Ah, the holiday card picture. I doubt there’s a person under the age of 40 who hasn’t been made to pose for one at some point in their lives. I’ve had to do so for 30 years now.

When we were kids, the pictures usually featured some sort of celebrity along with the four of us. We cornered Ted Kennedy in the halls of the Senate while visiting our nation’s capital (the picture was taken before the children were aware that he had killed a woman via vehicular manslaughter), found an all-too-eager Indiana Jones impersonator in Disney World, convinced heavyweight boxing champion Buster Douglas to sit with us after a training session, posed with a guy who looked like Abe Lincoln, and so on.

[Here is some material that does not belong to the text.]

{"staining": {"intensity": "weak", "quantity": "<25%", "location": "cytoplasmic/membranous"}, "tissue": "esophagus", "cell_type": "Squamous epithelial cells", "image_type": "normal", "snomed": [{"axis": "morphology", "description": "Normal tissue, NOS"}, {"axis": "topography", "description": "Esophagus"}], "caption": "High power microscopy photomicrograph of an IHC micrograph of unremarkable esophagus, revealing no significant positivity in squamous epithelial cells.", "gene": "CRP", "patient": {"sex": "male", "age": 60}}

When a celebrity wasn’t available, a cheesy, and usually historical, setting was used. One year the holiday card photo was taken at a Mark Twain festival in Hannibal, Mo. My brothers were dressed as Tom Sawyer and Huck Finn, complete with cut-off jeans (which were, of course, fashionable for deviant youngsters in the pre-Civil War era) and corn-cob pipes, while both my sister and I were supposed to be Becky Thatcher. Equally embarrassing was the photo taken in Colonial Williamsburg, where we wore tri-corner hats and marched down a cobbled path with tin flutes and drums. Merry Christmas from the 1700s!

As we got older, the celebrities and exotic locations dwindled, but the pain of posing remained. We were told to stand next to each other and smile at graduations, weddings and funerals; no fewer than three deaths in the family have been turned into opportunities for holiday card pictures. One year, we were given colorful scarves and hats on loan from the Gap and told to hold a strand of Christmas lights, as if the camera caught us on the way to hanging 5 feet of twinkling cheer on the front of the house. It wasn’t until the first round of cards went out that a friend pointed out the price tags hanging off the hats and scarves my mother had promptly returned after the photo was snapped. My mom spent the day removing the tags by cutting the bottoms off of the remaining cards.

My oldest brother reached the breaking point first and led a revolt. All my poor mother wanted was a nice family photo. What she got was a picture in which each of her rotten kids was giving her the bird. The bird was tastefully done, thoughperhaps an arm around a sibling that partially hid what was going on, perhaps a lone finger sticking out of the pocket, perhaps a hint of something not very nice in the shadows. To my knowledge, no one even noticed our brand of holiday cheer until we finally pointed it out to my mom who, once again, spent the day cutting the bottom off the unsent cards (all the while daydreaming about cutting off four real fingers, I’m sure).

Now that he’s almost 30, my brother wages a more passive protest: He arrives an hour late for the photo, sets his timer for 30 seconds, and is out of there when the allotted time is up, whether the camera has had time to focus or not. He has his own kid to pose now, as do I.